Selected excerpt —
----
In the mean time, as the reader is perhaps tired of all this talk about books, and I would fain part with him in good humour, I venture to take him on an imaginary ramble in the wilds of Argyllshire, in search of specimens of ancient native sculpture, that he may have an opportunity of noticing how much has yet to be gleaned off this stony field. So we are off together, on a fresh summer morning, along the banks of the Crinan Canal, until we reach the road which turns southward to Loch Swin and Taivalich. After ascending so far, we strike off by a scarcely discernible track, and climb upwards among the curiously broken mountains of South Knapdale. When we are high enough up we look on the other side of the first ridge, and see the brown heather dappled with tiny lakes, looking like molten silver dropped into their hollows; while far below, one of the countless branches of Loch Swin winds through a narrow inlet, among rocks cushioned to the water's edge with deep green foliage. We are not to descend to the region of lake and woodland, betrayed by this glimpse, but to keep the wilder upland; and at last, in a secluded hollow near the small tarn called Lochcolissor, we reach a deserted village—a collection of roofless stone houses, looking, if one judged from mere externals, as if they might in their early days have given shelter to Columba or Oran. In the centre of this group of domestic ruins is an affluent fountain of the clearest water. Standing over it is the object of our search—a tall, grey, profusely-lichened stone. At first it seems amorphous, as geologists say; but a closer view discloses on the one side a cross incised, on the other a network of floral decorations in relief. To trace these in their completeness, it would be necessary to accomplish the not easy task of removing the coating of lichen; and, by the way, if adepts in the cryptogamic department of botany shall succeed in finding a test of the precise age of those lichens, which they believe they have proved to be the growth of centuries, a key of the most valuable kind will be obtained for discovering the age of stone monuments.[85]
[Footnote 85: Any one who desires to see the extent to which science can find employment in this arid-looking corner of organic life, may look at a "Memoir on the Spermogones and Pycnides of Filamentous, Fruticulose, and Foliaceous Lichens," by Dr William Lauder Lindsay, in the 22d volume of the Transactions of the Royal Society of Edinburgh.]
Turn now in another direction. At the head of Loch Fyne, near Dunderar, the grim tower of the Macnaughtons—which, from some decorations on it, looks hugely like as if it had been built in the seventeenth century with the stones of an old church—we find a tuft of trees with a dyke round it, called Kilmorich. It is a graveyard evidently, though it may not have been recently opened; the surface is uneven, and several rough stones, which may have been placed there at any time, stick through the earth. These, after a deliberate inspection, are found to have nothing of a sculptural character. But a small piece of rounded stone appears above the grass, and a little grubbing discloses a font, faintly decorated with some primitive fluting, on which a stone-mason would look with much scorn, and a scratching of a galley, the symbol of the Argyll family, or some other of the races descended from ancient sea-kings. This gives encouragement, and a sharper glance around betrays a singular-looking rounded headstone, in which are two crescent-shaped holes. There are corresponding holes on the portion under the sod, which thus completes the rounded head of an ancient Scoto-Irish cross. The next point is to find the shaft—it lies not far off, deep in the turf. And when we take the grass and moss from its face, it discloses some extremely curious quadrilateral decorations, quite peculiar, and not in conformity with any type of form which would enable its date to be guessed at within a century or two of the reality.
----
Records provided —
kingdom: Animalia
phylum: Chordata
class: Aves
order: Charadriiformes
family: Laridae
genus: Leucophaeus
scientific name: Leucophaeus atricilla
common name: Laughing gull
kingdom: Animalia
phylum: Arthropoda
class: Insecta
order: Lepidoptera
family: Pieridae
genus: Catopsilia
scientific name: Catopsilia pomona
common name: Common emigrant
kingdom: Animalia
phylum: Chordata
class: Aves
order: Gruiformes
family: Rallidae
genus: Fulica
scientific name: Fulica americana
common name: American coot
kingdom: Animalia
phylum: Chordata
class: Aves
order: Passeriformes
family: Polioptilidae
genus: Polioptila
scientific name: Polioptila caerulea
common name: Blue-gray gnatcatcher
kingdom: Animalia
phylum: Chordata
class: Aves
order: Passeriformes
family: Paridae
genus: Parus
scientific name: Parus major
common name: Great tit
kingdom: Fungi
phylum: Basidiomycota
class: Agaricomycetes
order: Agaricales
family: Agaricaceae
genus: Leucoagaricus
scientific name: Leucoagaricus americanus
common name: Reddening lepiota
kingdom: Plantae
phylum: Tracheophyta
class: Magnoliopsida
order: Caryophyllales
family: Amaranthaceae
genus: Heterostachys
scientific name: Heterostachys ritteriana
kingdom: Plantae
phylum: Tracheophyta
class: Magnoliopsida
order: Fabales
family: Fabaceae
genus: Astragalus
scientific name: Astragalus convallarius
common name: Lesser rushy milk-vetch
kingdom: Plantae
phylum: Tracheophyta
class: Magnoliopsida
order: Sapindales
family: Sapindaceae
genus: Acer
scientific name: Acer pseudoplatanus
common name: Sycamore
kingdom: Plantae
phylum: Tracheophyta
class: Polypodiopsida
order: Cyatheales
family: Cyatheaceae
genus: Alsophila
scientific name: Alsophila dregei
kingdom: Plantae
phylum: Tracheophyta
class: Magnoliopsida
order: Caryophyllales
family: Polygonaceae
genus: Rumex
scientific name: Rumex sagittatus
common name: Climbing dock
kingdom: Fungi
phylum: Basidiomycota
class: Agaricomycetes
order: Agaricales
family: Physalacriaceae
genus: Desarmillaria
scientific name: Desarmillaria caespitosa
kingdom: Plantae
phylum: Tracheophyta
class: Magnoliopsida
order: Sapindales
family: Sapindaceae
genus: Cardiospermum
----
Required actions —
- 1) Name every canal, loch, and tarn that the passage about the Argyllshire ramble mentions by name.
- 2) Extend the passage about the Argyllshire ramble with a few sentences that pick up after its final sentence.
Nothing in the listing matters for this work.

Task-by-task outputs —
- 1) Crinan Canal, Loch Swin, Lochcolissor, Loch Fyne

- 2)
Passing through the rich woods of Ardkinglas, in a few miles we reach the burying-ground, called of old Kilmaglas, but now the well-kept churchyard, in which stands the modern church of Strachur. There are many who will remember the white house glimmering through the trees, and lament that memory is now all that it contains for them. Here are several curious specimens of sculpture. Some stones, not of the oldest type, have the crossed sword, symbolical alike of the warrior character of the dead and the religion of peace in which he rests. There is one with a figure in full chain-armour; and others, again, of an older date, ornamented with the geometric reticulations already discussed. Descending a few miles farther, in the small fertile delta of the Lachlan, and overshadowed almost by the old square castle of the M'Lachlans, there is a bushy enclosure which may be identified as the old burial-place of Kilmory. A large block of hewn stone, with a square hole in it, sets one in search of the cross of which it was the socket. This is found in the grass, sadly mutilated, but can be recognised by the stumps of the branches which once exfoliated into its circular head. Beside it lies a flat stone, on which a sword is surrounded by graceful floral sculpture.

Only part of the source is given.